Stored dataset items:
+ + + + + + +
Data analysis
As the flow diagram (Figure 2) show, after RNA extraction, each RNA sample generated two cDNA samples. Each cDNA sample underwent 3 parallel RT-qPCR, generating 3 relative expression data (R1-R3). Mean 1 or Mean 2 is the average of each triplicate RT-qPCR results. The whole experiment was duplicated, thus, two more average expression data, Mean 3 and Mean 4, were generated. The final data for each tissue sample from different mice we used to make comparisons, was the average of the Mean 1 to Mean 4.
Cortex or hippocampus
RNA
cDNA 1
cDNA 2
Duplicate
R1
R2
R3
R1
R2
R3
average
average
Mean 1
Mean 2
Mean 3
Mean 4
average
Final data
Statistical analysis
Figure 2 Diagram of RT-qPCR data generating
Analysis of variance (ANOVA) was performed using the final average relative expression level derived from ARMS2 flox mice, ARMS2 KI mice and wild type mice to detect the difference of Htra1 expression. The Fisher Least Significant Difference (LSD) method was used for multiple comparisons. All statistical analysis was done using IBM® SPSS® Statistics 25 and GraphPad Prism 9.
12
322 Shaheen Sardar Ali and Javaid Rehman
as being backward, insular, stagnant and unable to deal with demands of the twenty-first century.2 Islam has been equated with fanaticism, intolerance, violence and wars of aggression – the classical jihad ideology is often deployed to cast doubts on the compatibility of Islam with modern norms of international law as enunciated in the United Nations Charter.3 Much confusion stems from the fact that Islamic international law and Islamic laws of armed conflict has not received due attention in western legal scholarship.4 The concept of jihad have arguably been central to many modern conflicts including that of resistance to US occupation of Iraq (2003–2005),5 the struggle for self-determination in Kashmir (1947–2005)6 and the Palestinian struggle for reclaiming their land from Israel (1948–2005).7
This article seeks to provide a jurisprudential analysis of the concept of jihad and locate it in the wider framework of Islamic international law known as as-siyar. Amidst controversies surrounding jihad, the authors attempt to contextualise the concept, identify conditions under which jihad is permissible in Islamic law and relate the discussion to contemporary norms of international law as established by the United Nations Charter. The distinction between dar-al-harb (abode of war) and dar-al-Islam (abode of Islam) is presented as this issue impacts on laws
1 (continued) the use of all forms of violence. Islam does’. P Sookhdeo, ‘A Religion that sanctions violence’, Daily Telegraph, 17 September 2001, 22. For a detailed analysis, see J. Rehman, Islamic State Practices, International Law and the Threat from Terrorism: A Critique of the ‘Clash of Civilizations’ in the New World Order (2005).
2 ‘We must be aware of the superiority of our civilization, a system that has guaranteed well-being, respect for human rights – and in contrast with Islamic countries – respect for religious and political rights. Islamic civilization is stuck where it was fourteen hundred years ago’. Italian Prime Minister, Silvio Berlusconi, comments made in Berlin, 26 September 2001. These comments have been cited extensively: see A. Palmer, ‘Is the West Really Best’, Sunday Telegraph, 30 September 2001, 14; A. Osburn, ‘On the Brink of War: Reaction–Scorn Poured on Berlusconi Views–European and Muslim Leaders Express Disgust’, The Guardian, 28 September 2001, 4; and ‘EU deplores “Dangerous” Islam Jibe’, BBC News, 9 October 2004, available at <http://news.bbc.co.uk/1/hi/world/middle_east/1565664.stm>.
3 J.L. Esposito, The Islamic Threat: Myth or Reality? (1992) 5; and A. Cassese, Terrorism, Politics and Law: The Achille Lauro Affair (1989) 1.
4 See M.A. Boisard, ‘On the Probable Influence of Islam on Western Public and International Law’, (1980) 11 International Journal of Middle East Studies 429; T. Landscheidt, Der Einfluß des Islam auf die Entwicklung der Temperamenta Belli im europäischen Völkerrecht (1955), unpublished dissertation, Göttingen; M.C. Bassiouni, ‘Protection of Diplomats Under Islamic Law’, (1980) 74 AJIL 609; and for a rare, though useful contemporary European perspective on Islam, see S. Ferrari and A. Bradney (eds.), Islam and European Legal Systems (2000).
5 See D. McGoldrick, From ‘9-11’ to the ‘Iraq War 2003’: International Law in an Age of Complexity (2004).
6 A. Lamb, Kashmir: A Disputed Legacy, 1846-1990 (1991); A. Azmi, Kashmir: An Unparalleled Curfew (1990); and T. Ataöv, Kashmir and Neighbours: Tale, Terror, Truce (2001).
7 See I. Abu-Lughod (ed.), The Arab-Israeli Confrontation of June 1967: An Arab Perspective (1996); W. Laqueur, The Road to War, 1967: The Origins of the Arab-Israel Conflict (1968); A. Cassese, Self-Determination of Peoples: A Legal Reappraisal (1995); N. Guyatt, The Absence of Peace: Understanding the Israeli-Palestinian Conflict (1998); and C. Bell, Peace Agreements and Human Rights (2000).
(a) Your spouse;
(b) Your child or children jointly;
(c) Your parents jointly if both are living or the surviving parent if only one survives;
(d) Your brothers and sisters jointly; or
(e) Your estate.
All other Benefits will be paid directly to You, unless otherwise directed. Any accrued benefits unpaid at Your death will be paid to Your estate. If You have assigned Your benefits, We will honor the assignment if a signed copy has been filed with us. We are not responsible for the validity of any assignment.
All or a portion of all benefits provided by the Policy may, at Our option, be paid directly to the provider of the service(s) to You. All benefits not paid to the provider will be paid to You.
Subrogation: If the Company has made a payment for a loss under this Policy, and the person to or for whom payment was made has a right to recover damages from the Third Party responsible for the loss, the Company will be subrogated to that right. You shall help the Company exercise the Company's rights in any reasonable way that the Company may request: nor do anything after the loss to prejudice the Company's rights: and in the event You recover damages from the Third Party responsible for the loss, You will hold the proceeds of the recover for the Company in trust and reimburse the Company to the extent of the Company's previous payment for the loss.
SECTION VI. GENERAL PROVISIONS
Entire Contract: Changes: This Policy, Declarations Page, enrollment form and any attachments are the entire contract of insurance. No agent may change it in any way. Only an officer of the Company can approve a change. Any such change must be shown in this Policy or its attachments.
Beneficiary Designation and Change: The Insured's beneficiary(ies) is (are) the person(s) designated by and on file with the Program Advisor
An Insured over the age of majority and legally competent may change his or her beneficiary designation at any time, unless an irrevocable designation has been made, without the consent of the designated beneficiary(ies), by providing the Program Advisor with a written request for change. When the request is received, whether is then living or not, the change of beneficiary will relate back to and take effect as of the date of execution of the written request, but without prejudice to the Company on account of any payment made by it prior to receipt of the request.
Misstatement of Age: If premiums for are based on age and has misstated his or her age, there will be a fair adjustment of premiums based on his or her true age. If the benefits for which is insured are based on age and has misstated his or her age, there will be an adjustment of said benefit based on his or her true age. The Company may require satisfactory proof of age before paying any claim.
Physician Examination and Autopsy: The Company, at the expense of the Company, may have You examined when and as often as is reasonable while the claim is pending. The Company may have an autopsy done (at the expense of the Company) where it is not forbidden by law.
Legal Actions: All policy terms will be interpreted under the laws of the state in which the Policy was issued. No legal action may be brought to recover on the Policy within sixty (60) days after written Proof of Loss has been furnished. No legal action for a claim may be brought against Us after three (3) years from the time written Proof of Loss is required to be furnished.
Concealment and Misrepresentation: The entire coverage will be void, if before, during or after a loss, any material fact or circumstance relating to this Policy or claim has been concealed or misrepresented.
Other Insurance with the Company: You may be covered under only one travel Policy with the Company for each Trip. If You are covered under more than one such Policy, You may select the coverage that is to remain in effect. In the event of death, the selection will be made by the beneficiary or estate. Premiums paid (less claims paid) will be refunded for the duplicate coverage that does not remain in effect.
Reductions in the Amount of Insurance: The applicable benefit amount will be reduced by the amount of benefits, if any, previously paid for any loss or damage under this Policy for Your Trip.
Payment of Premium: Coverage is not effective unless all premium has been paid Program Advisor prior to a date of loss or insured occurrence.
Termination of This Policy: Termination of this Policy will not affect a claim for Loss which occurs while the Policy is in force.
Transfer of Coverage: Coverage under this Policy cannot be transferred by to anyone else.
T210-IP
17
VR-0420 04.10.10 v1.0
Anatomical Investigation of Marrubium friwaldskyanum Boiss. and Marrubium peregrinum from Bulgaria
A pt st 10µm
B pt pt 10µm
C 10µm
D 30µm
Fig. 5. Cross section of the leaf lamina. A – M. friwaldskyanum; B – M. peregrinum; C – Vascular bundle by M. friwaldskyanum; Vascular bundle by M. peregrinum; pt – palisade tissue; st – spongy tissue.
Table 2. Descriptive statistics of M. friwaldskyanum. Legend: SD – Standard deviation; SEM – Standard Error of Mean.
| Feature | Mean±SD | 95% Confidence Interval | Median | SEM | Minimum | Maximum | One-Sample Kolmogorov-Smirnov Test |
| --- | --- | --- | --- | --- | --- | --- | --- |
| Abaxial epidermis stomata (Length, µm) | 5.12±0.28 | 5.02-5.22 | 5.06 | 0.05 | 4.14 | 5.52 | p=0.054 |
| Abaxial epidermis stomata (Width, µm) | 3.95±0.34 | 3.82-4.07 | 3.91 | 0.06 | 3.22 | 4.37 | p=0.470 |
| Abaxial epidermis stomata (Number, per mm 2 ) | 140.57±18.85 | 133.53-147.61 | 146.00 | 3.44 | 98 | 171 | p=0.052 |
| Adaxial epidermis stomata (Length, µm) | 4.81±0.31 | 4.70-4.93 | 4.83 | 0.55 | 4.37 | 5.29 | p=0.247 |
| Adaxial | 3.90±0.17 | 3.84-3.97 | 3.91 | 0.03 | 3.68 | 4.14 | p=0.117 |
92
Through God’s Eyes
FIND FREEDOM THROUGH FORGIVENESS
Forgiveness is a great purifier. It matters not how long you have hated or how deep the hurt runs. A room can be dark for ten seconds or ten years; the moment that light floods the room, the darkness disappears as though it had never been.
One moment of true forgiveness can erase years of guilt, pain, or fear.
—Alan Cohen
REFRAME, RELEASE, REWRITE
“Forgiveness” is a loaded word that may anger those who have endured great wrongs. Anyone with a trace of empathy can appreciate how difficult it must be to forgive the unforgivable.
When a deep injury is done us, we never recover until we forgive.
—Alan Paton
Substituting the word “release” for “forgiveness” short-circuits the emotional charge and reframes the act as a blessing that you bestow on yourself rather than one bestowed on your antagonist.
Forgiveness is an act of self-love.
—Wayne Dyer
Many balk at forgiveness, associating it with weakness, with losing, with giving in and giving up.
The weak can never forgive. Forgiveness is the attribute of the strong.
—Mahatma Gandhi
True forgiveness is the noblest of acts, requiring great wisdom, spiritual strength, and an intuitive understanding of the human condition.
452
+ + + + + + +
• REQUIRED WORK:
Reproduce exactly the entries above, limited to the lines from the one with "All other Benefits" through the one with "All or a portion", both included.

• SOLUTION TO THE EXERCISE:
All other Benefits will be paid directly to You, unless otherwise directed. Any accrued benefits unpaid at Your death will be paid to Your estate. If You have assigned Your benefits, We will honor the assignment if a signed copy has been filed with us. We are not responsible for the validity of any assignment.
All or a portion of all benefits provided by the Policy may, at Our option, be paid directly to the provider of the service(s) to You. All benefits not paid to the provider will be paid to You.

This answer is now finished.